__Instructions for the task__: Restate all of the data precisely, omitting nothing.

__Provided records__:
▬▬▬▬▬▬

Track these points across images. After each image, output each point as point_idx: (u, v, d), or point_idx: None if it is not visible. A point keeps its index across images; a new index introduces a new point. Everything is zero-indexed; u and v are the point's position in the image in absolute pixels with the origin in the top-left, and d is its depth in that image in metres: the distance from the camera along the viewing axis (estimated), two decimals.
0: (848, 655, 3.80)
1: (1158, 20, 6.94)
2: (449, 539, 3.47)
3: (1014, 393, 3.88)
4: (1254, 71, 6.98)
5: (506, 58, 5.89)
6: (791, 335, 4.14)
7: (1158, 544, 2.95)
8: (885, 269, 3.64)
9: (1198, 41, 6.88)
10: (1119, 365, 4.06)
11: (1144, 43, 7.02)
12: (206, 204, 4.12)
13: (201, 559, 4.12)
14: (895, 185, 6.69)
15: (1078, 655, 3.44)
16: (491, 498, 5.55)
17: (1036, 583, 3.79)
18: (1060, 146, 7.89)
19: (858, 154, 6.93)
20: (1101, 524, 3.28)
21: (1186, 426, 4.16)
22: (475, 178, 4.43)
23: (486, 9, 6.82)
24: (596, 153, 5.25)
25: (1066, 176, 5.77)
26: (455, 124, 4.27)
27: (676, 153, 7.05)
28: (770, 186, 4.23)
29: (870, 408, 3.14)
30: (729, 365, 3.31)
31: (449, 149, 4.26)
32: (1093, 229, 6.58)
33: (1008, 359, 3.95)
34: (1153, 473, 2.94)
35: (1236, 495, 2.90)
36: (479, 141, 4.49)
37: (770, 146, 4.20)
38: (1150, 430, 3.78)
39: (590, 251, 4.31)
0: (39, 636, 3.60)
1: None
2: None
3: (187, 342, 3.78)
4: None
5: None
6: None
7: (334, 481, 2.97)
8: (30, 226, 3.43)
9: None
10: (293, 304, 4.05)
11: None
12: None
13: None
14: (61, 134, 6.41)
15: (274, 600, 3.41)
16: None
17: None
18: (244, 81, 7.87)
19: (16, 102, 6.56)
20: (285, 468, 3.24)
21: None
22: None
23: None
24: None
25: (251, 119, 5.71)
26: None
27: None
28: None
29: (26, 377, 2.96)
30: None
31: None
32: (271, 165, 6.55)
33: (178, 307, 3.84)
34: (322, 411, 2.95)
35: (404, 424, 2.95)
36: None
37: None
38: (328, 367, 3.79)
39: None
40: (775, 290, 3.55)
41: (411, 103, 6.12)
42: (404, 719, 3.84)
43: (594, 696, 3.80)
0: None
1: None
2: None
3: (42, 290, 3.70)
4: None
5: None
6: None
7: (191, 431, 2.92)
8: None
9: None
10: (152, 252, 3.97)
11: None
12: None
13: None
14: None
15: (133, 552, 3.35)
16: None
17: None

▬▬▬▬▬▬

__Answer section__:
Track these points across images. After each image, output each point as point_idx: (u, v, d), or point_idx: None if it is not visible. A point keeps its index across images; a new index introduces a new point. Everything is zero-indexed; u and v are the point's position in the image in absolute pixels with the origin in the top-left, and d is its depth in that image in metres: the distance from the camera along the viewing axis (estimated), two decimals.
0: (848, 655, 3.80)
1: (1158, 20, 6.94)
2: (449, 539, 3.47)
3: (1014, 393, 3.88)
4: (1254, 71, 6.98)
5: (506, 58, 5.89)
6: (791, 335, 4.14)
7: (1158, 544, 2.95)
8: (885, 269, 3.64)
9: (1198, 41, 6.88)
10: (1119, 365, 4.06)
11: (1144, 43, 7.02)
12: (206, 204, 4.12)
13: (201, 559, 4.12)
14: (895, 185, 6.69)
15: (1078, 655, 3.44)
16: (491, 498, 5.55)
17: (1036, 583, 3.79)
18: (1060, 146, 7.89)
19: (858, 154, 6.93)
20: (1101, 524, 3.28)
21: (1186, 426, 4.16)
22: (475, 178, 4.43)
23: (486, 9, 6.82)
24: (596, 153, 5.25)
25: (1066, 176, 5.77)
26: (455, 124, 4.27)
27: (676, 153, 7.05)
28: (770, 186, 4.23)
29: (870, 408, 3.14)
30: (729, 365, 3.31)
31: (449, 149, 4.26)
32: (1093, 229, 6.58)
33: (1008, 359, 3.95)
34: (1153, 473, 2.94)
35: (1236, 495, 2.90)
36: (479, 141, 4.49)
37: (770, 146, 4.20)
38: (1150, 430, 3.78)
39: (590, 251, 4.31)
0: (39, 636, 3.60)
1: None
2: None
3: (187, 342, 3.78)
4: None
5: None
6: None
7: (334, 481, 2.97)
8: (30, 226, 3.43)
9: None
10: (293, 304, 4.05)
11: None
12: None
13: None
14: (61, 134, 6.41)
15: (274, 600, 3.41)
16: None
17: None
18: (244, 81, 7.87)
19: (16, 102, 6.56)
20: (285, 468, 3.24)
21: None
22: None
23: None
24: None
25: (251, 119, 5.71)
26: None
27: None
28: None
29: (26, 377, 2.96)
30: None
31: None
32: (271, 165, 6.55)
33: (178, 307, 3.84)
34: (322, 411, 2.95)
35: (404, 424, 2.95)
36: None
37: None
38: (328, 367, 3.79)
39: None
40: (775, 290, 3.55)
41: (411, 103, 6.12)
42: (404, 719, 3.84)
43: (594, 696, 3.80)
0: None
1: None
2: None
3: (42, 290, 3.70)
4: None
5: None
6: None
7: (191, 431, 2.92)
8: None
9: None
10: (152, 252, 3.97)
11: None
12: None
13: None
14: None
15: (133, 552, 3.35)
16: None
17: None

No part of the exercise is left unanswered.